Under this tax system it would be difficult to raise the billions of public dollars necesssary to create 44,000 units if they were to be public housing, Kooistra said. The county could ask voters to approve a one-tenth of a cent sales tax increase to build, acquire and operate affordable housing, but King County Councilmember Rod Dembowski in previous coverage said this would also raise concerns about the use of further property taxes to fund affordable housing under the state’s tax structure.
“t’s super important that we have market actors building houses, creating houses, preserving houses,” Balducci said.

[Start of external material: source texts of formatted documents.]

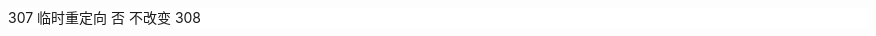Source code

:   <rect x="50" y="155" width="150" height="35" fill="#FFF3E0" stroke="#333" stroke-width="1"/>
  <rect x="200" y="155" width="150" height="35" fill="#FFF3E0" stroke="#333" stroke-width="1"/>
  <rect x="350" y="155" width="150" height="35" fill="#FFF3E0" stroke="#333" stroke-width="1"/>
  <rect x="500" y="155" width="250" height="35" fill="#FFF3E0" stroke="#333" stroke-width="1"/>
  <text x="125" y="177" text-anchor="middle" font-size="11" fill="#333">307</text>
  <text x="275" y="177" text-anchor="middle" font-size="11" fill="#333">临时重定向</text>
  <text x="425" y="177" text-anchor="middle" font-size="11" fill="#333">否</text>
  <text x="625" y="177" text-anchor="middle" font-size="11" fill="#333">不改变</text>
  
  <rect x="50" y="190" width="150" height="35" fill="white" stroke="#333" stroke-width="1"/>
  <rect x="200" y="190" width="150" height="35" fill="white" stroke="#333" stroke-width="1"/>
  <rect x="350" y="190" width="150" height="35" fill="white" stroke="#333" stroke-width="1"/>
  <rect x="500" y="190" width="250" height="35" fill="white" stroke="#333" stroke-width="1"/>
  <text x="125" y="212" text-anchor="middle" font-size="11" fill="#333">308</text>
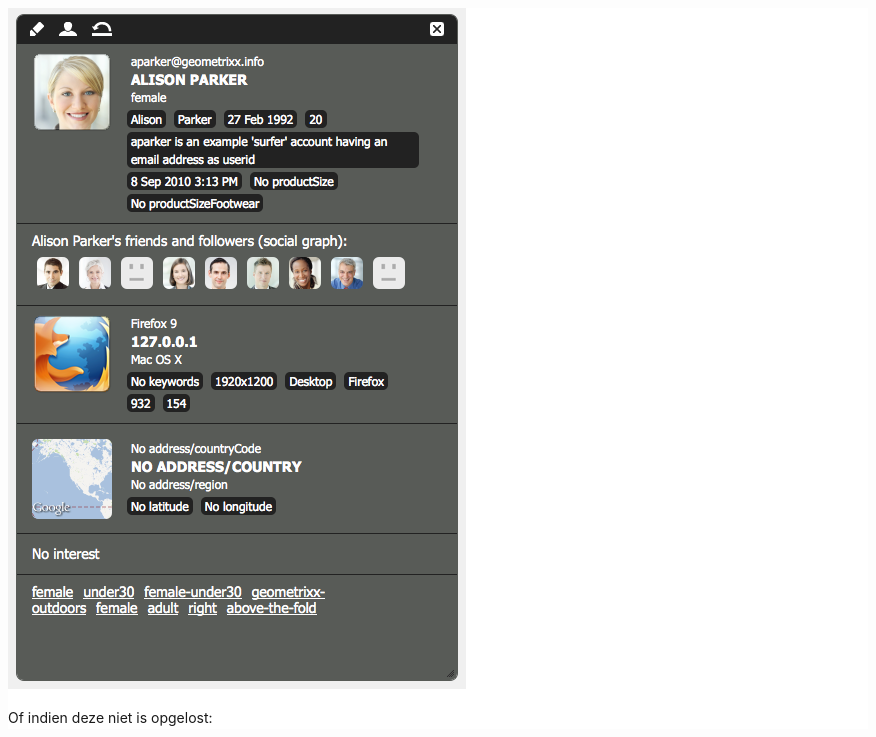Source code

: ![ screen_shot_2012-02-02at105926am ](assets/screen_shot_2012-02-02at105926am.png)

Of indien deze niet is opgelost:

Both the state and cities like Seattle have run into judicial roadblocks when trying to implement income taxes. In 2017, a King County Superior Court judge ruled against Seattle’s proposed income tax, and the state’s Supreme Court sent the ruling to a court of appeals last week, the Seattle Times reported. However, local governments must keep subsidizing affordable housing, Kooistra said.
“Once we commodified housing in this country, the cost to access that housing has way surpassed any level of increase in people’s earning capacity,” Kooistra said. “The gravitational pull has to be overcome and subsidy is the only way you can do that.”
Funding in the county’s most recent budget was also allocated for the north end cities of Shoreline and Lake Forest Park to explore creating their own housing authority. Shoreline’s Jim Hammond with the city manager’s office said the county is expected to provide around $150,000 for the cities. Shoreline is experiencing the same challenges of housing affordability the rest of the county, Hammond said, especially for lower-income households.
Shoreline has rezoned neighborhoods around future light rail stations, which will be opening in 2024 in an attempt to create new urban developments in the area. Additionally, they have worked closely in the past with Lake Forest Park on housing issues.
“We’re determined to utilize the opportunity created by the extension of light rail through our community to make a substantial increase to our housing stock in general, and the affordable housing stock in particular,” Hammond said.